START Records shown
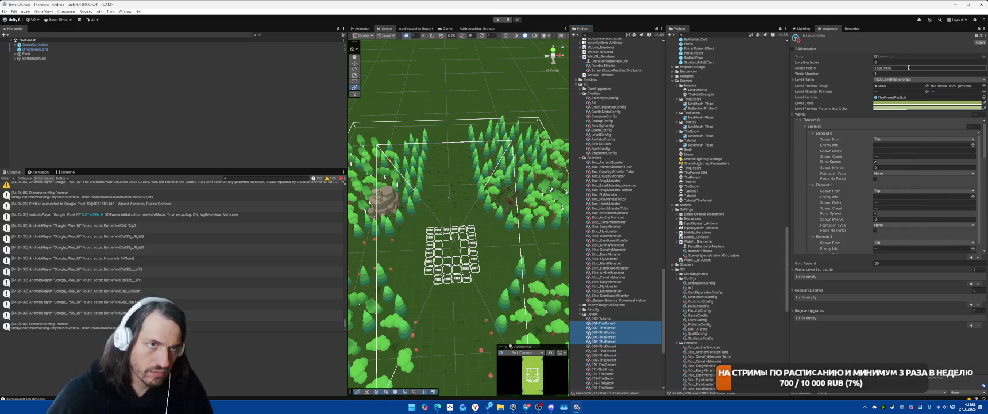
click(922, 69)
END Records shown
START Records shown
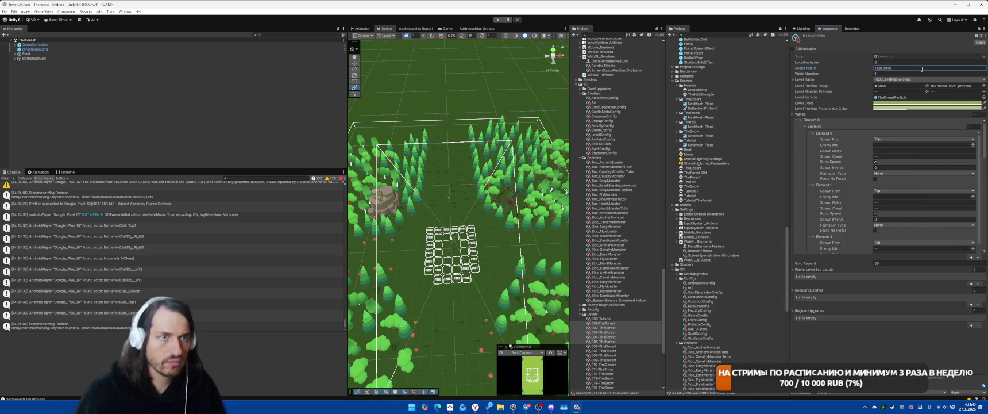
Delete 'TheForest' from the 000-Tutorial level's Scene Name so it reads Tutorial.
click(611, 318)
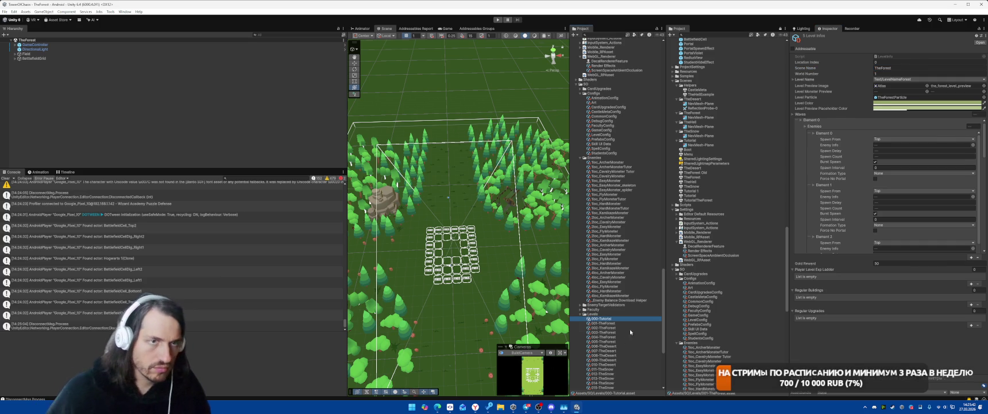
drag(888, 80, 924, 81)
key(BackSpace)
END Records shown
Task brief: In the listing above, find the line with "Delete 'TheForest' from" and output every line through the one with "key(BackSpace)", exactly, without the pictures.

Response area:
Delete 'TheForest' from the 000-Tutorial level's Scene Name so it reads Tutorial.
click(611, 318)
drag(888, 80, 924, 81)
key(BackSpace)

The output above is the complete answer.